Read the results of the Right Result Set (RHS) into memory, then for each row in the left result set (LHS), perform a local lookup to determine the right side of the join.

BROADCAST will only work on equijoin (=) predicates that do not include a function call.

MERGE

Read the Right and Left result sets simultaneously in order and join them together as they are read.

MERGE joins require that both the left and right result sets be sorted according to the join keys. MERGE requires an equijoin predicate that does not include a function call.

NESTEDLOOP

For each row on the left, fetch the values on the right that match the join.

NESTEDLOOP is the only join that can work with any join predicate of any type; however this type of join is generally very slow.

SORTMERGE

Re-sort both the left and right sides according to the join keys, then perform a MERGE join on the results.

SORTMERGE requires an equijoin predicate with no function calls.

Pinned Table Hint

You can use the pin hint to specify to specify that you want a query to run against a pinned version of a table.

splice> PIN TABLE myTable;splice> SELECT COUNT(*) FROM my_table --splice-properties pin=true> ;

You can read more about pinning tables in the PIN TABLE statement topic.

Spark Hints

You can use the useSpark hint to specify to the optimizer that you want a query to run on (or not on) Spark. The Splice Machine query optimizer automatically determines whether to run a query through our Spark engine or our HBase engine, based on the type of query; you can override this by using a hint:

The Splice Machine optimizer uses its estimated cost for a query to decide whether to use spark. If your statistics are out of date, the optimizer may end up choosing the wrong engine for the query.
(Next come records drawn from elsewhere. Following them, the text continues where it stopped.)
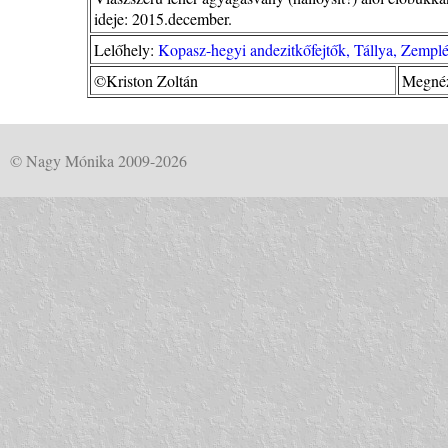
ideje: 2015.december.
Lelőhely:
Kopasz-hegyi andezitkőfejtők, Tállya, Zempl
©Kriston Zoltán
Megnéz
© Nagy Mónika 2009-2026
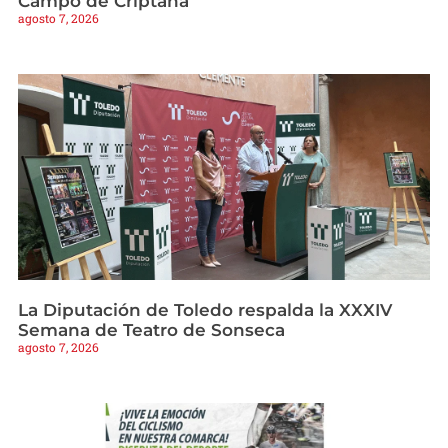
Campo de Criptana
agosto 7, 2026
La Diputación de Toledo respalda la XXXIV
Semana de Teatro de Sonseca
agosto 7, 2026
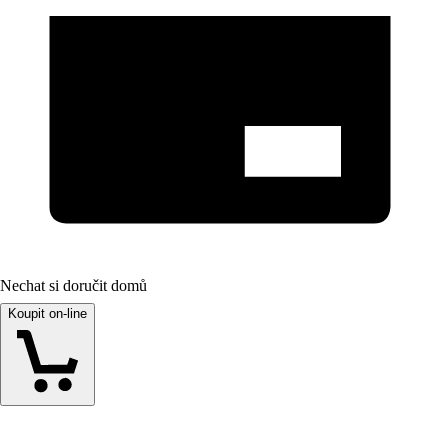
Nechat si doručit domů
Koupit on-line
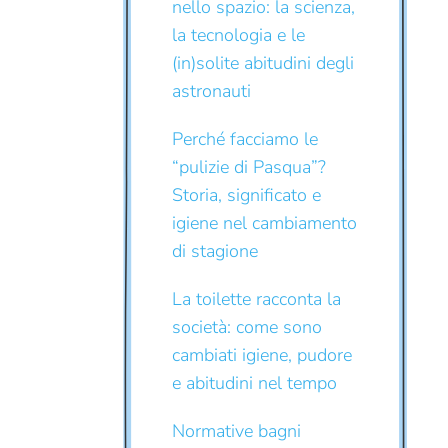
nello spazio: la scienza,
la tecnologia e le
(in)solite abitudini degli
astronauti
Perché facciamo le
“pulizie di Pasqua”?
Storia, significato e
igiene nel cambiamento
di stagione
La toilette racconta la
società: come sono
cambiati igiene, pudore
e abitudini nel tempo
Normative bagni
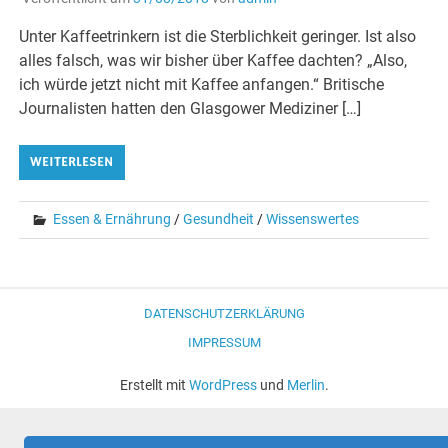
Unter Kaffeetrinkern ist die Sterblichkeit geringer. Ist also
alles falsch, was wir bisher über Kaffee dachten? „Also,
ich würde jetzt nicht mit Kaffee anfangen.“ Britische
Journalisten hatten den Glasgower Mediziner […]
WEITERLESEN
Essen & Ernährung
/
Gesundheit
/
Wissenswertes
DATENSCHUTZERKLÄRUNG
IMPRESSUM
Erstellt mit
WordPress
und
Merlin
.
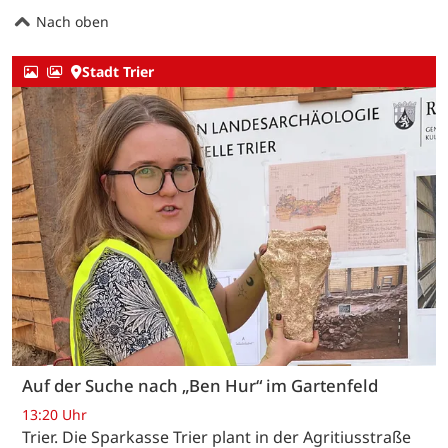
Nach oben
Stadt Trier
Auf der Suche nach „Ben Hur“ im Gartenfeld
13:20 Uhr
Trier. Die Sparkasse Trier plant in der Agritiusstraße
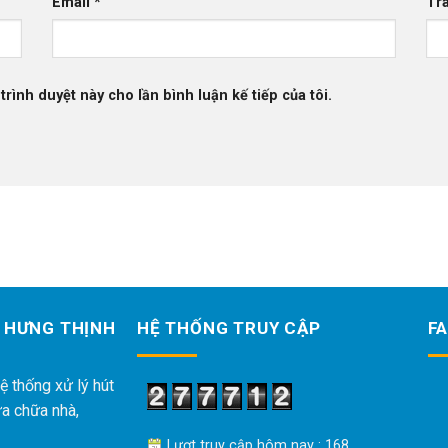
Email
*
Tr
trình duyệt này cho lần bình luận kế tiếp của tôi.
 HƯNG THỊNH
HỆ THỐNG TRUY CẬP
F
ệ thống xử lý hút
ửa chữa nhà,
Lượt truy cập hôm nay : 168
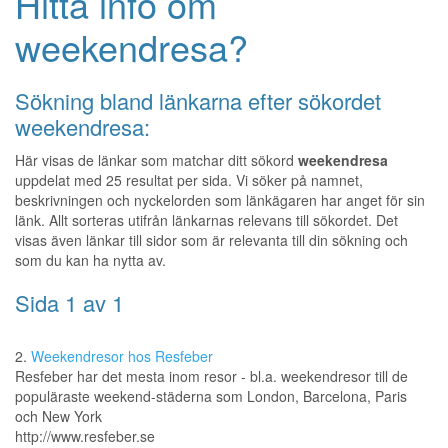
Hitta info om
weekendresa?
Sökning bland länkarna efter sökordet
weekendresa:
Här visas de länkar som matchar ditt sökord
weekendresa
uppdelat med 25 resultat per sida. Vi söker på namnet,
beskrivningen och nyckelorden som länkägaren har anget för sin
länk. Allt sorteras utifrån länkarnas relevans till sökordet. Det
visas även länkar till sidor som är relevanta till din sökning och
som du kan ha nytta av.
Sida 1 av 1
2.
Weekendresor hos Resfeber
Resfeber har det mesta inom resor - bl.a. weekendresor till de
populäraste weekend-städerna som London, Barcelona, Paris
och New York
http://www.resfeber.se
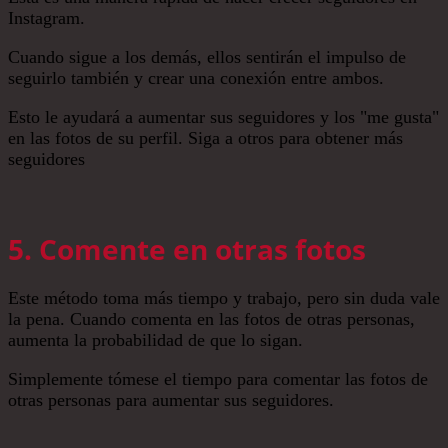
Instagram.
Cuando sigue a los demás, ellos sentirán el impulso de
seguirlo también y crear una conexión entre ambos.
Esto le ayudará a aumentar sus seguidores y los "me gusta"
en las fotos de su perfil. Siga a otros para obtener más
seguidores
5. Comente en otras fotos
Este método toma más tiempo y trabajo, pero sin duda vale
la pena. Cuando comenta en las fotos de otras personas,
aumenta la probabilidad de que lo sigan.
Simplemente tómese el tiempo para comentar las fotos de
otras personas para aumentar sus seguidores.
splice> SELECT COUNT(*) FROM my_table --splice-properties useSpark=true> ;

You can also specify that you want the query to run on HBase and not on Spark. For example:

splice> SELECT COUNT(*) FROM your_table --splice-properties useSpark=false> ;

Delete Hints

You can use the bulkDeleteDirectory hint to specify that you want to use our bulk delete feature to optimize the deletion of a large amount of data. Similar to our bulk import feature, bulk delete generates HFiles, which allows us to bypass the Splice Machine write pipeline and HBase write path when performing the deletion. This can significantly speed up the deletion process.
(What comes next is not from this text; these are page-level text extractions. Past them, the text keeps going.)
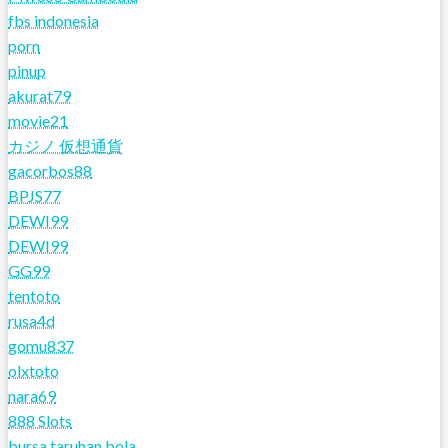
fbs indonesia
porn
pinup
akurat79
movie21
カジノ 仮想通貨
gacorbos88
BPJS77
DEWI99
DEWI99
GG99
tentoto
rusa4d
gomu837
olxtoto
nara69
888 Slots
bursa taruhan bola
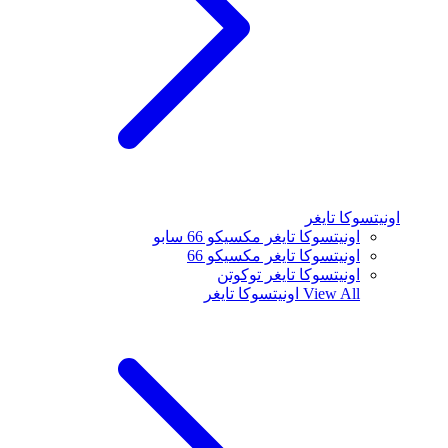
اونيتسوكا تايغر
اونيتسوكا تايغر مكسيكو 66 سابو
اونيتسوكا تايغر مكسيكو 66
اونيتسوكا تايغر توكوتن
View All
اونيتسوكا تايغر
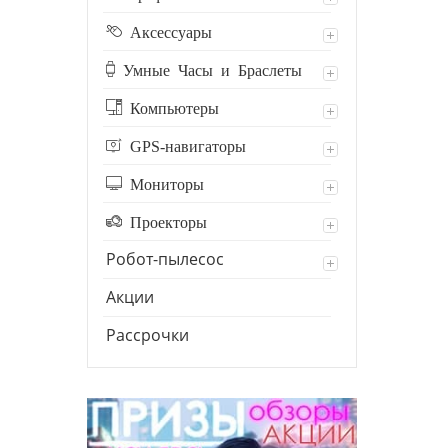
Аксессуары
Умные Часы и Браслеты
Компьютеры
GPS-навигаторы
Мониторы
Проекторы
Робот-пылесос
Акции
Рассрочки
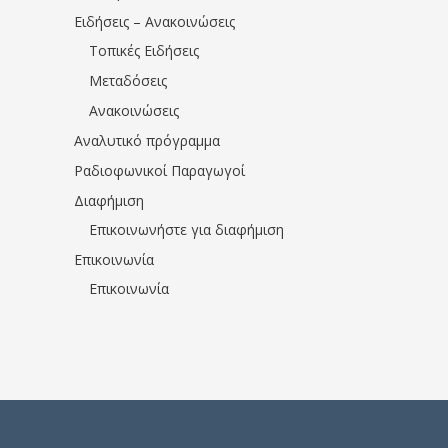
Ειδήσεις – Ανακοινώσεις
Τοπικές Ειδήσεις
Μεταδόσεις
Ανακοινώσεις
Αναλυτικό πρόγραμμα
Ραδιοφωνικοί Παραγωγοί
Διαφήμιση
Επικοινωνήστε για διαφήμιση
Επικοινωνία
Επικοινωνία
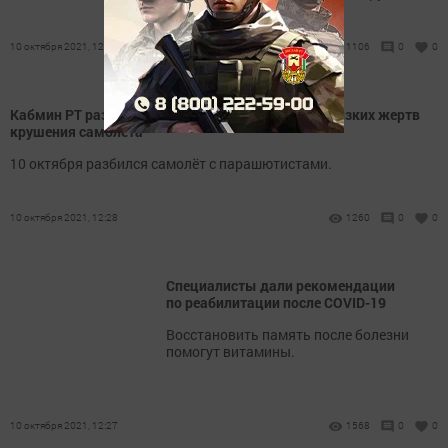
10 октября 2021, 12:37
1106
0
0
Кабмин РТ разработает меры поддержки для близких жертв
крушения самолета
10 октября разбился самолёт с парашютистами.
10 октября 2021, 12:28
1260
0
0
Специалисты дали рекомендации
по реабилитации после COVID-19
Восстановить память после болезни
помогут витамины.
10 октября 2021, 12:27
1568
0
0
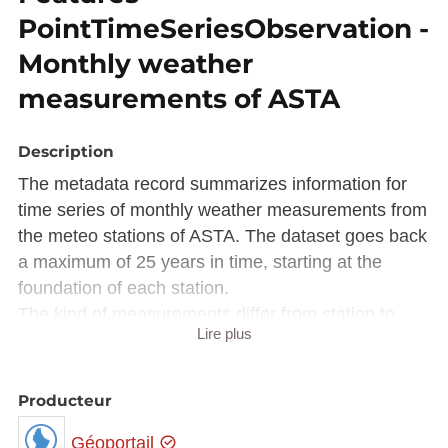
PointTimeSeriesObservation -
Monthly weather
measurements of ASTA
Description
The metadata record summarizes information for
time series of monthly weather measurements from
the meteo stations of ASTA. The dataset goes back
a maximum of 25 years in time, starting at the
foundation of each station.
The kind of measurements differ from station to
Lire plus
station.
This dataset is available via the WMS Time
Producteur
(
https://wms.inspire.geoportail.lu/geoserver/mf/wms
?
Géoportail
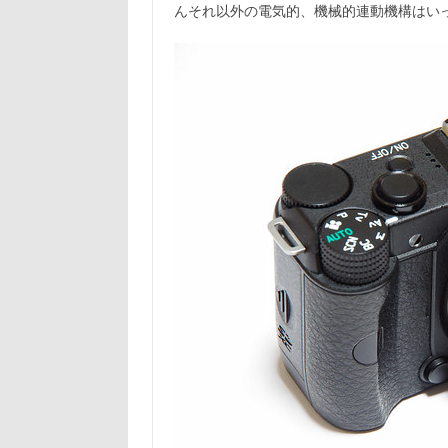
んそれ以外の電気的、機械的連動機構はい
You need to specify the directory to which you want the temporary HFiles written; you must have write permissions on this directory to use this feature. If you’re specifying an S3 bucket on AWS, please review our Configuring an S3 Bucket for Splice Machine Access tutorial before proceeding.

splice> DELETE FROM my_table --splice-properties bulkDeleteDirectory='/bulkFilesPath'
;

We recommend performing a major compaction on your database after deleting a large amount of data; you should also be aware of our new SYSCS_UTIL.SET_PURGE_DELETED_ROWS system procedure, which you can call before a compaction to specify that you want the data physically (not just logically) deleted during compaction.